TEXT PASSAGE: Begin

Some people do not eat various specific foods and beverages in conformity with various religious, cultural, legal or other societal prohibitions. Many of these prohibitions constitute taboos. Many food taboos and other prohibitions forbid the meat of a particular animal, including mammals, rodents, reptiles, amphibians, fish, molluscs, crustaceans and insects, which may relate to a disgust response being more often associated with meats than plant-based foods. Some prohibitions are specific to a particular part or excretion of an animal, while others forgo the consumption of plants or fungi.
Some food prohibitions can be defined as rules, codified by religion or otherwise, about which foods, or combinations of foods, may not be eaten and how animals are to be slaughtered or prepared. The origins of these prohibitions are varied. In some cases, they are thought to be a result of health considerations or other practical reasons; in others, they relate to human symbolic systems.
Some foods may be prohibited during certain religious periods (e.g., Lent), at certain stages of life (e.g., pregnancy), or to certain classes of people (e.g., priests), even if the food is otherwise permitted. On a comparative basis, what may be declared unfit for one group may be perfectly acceptable to another within the same culture or across different cultures. Food taboos usually seem to be intended to protect the human individual from harm, spiritually or physically, but there are numerous other reasons given within cultures for their existence. An ecological or medical background is apparent in many, including some that are seen as religious or spiritual in origin. Food taboos can help utilizing a resource more efficiently, but when applied to only a subsection of the community, a food taboo can also lead to the monopolization of a food item by those exempted. A food taboo acknowledged by a particular group or tribe as part of their ways, aids in the cohesion of the group, helps that particular group to stand out and maintain its identity in the face of others and therefore creates a feeling of "belonging".

TEXT PASSAGE: End
DATA RECORDS: Begin

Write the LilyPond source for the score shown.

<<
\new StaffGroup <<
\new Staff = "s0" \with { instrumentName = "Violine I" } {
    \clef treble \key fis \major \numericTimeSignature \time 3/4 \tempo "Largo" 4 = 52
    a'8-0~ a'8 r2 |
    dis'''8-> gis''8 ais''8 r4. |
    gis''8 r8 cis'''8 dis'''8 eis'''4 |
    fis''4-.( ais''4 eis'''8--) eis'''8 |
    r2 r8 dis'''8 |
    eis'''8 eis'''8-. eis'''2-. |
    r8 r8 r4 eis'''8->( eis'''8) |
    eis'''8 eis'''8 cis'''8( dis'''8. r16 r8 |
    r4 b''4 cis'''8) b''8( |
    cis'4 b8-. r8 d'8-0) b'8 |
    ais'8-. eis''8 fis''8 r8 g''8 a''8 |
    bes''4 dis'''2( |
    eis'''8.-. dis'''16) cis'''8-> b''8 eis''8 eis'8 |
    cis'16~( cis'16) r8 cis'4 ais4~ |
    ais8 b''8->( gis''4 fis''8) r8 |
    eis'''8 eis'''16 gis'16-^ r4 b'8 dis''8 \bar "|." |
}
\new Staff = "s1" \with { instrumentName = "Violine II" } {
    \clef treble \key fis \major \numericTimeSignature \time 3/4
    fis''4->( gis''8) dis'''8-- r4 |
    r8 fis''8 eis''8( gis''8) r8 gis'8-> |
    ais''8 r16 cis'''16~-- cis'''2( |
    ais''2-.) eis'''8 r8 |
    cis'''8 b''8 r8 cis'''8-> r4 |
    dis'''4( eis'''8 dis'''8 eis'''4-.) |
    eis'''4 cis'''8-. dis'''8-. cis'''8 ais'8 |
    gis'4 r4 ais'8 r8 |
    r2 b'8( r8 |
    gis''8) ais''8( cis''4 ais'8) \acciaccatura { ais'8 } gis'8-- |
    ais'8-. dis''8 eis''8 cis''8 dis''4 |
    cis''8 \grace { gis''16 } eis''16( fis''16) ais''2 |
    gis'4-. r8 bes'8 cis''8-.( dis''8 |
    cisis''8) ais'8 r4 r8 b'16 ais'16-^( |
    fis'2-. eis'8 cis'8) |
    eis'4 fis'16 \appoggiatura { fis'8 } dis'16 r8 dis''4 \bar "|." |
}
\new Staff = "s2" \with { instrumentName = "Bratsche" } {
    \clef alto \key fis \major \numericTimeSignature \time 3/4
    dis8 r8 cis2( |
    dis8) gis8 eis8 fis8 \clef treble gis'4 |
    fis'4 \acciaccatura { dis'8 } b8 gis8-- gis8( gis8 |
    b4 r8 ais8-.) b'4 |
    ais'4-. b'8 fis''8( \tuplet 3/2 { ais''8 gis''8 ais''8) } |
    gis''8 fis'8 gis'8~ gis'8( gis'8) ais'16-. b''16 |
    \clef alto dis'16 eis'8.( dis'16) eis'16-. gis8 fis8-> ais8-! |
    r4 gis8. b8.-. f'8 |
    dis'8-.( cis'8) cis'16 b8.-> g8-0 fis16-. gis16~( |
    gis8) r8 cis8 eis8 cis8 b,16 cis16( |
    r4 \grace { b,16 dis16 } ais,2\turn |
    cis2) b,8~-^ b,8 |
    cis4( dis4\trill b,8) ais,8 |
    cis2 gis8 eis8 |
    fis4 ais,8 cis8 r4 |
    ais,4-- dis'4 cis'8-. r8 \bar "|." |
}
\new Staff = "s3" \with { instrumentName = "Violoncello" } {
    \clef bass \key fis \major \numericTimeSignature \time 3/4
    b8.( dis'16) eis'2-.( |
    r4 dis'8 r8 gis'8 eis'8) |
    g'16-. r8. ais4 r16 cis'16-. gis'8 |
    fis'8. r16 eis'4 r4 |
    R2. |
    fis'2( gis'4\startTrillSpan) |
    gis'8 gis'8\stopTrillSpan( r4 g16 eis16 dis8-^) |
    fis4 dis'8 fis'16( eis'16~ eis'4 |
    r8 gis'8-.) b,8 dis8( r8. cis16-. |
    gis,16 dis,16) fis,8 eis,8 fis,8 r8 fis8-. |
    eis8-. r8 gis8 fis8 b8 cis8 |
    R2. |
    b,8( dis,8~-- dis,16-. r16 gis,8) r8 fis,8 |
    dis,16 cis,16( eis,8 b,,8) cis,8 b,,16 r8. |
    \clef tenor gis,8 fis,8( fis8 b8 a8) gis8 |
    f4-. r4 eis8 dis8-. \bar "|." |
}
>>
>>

DATA RECORDS: End

PARTS OF THE EXERCISE ▸
[1] Retype the passage on food taboos, starting at "Some food prohibitions" and ending at "human symbolic systems.".
[2] Answer these questions from the passage on food taboos.
(a) Which religious period is given as an example of a time when some foods may be prohibited?
(b) Apart from health considerations or other practical reasons, what do some food prohibitions relate to?
(c) What can a food taboo lead to when it applies to only a subsection of the community?

ANSWERS FOR THIS EXERCISE ▸
[1]
Some food prohibitions can be defined as rules, codified by religion or otherwise, about which foods, or combinations of foods, may not be eaten and how animals are to be slaughtered or prepared. The origins of these prohibitions are varied. In some cases, they are thought to be a result of health considerations or other practical reasons; in others, they relate to human symbolic systems.

[2]
(a) Lent.
(b) Human symbolic systems.
(c) The monopolization of a food item by those exempted.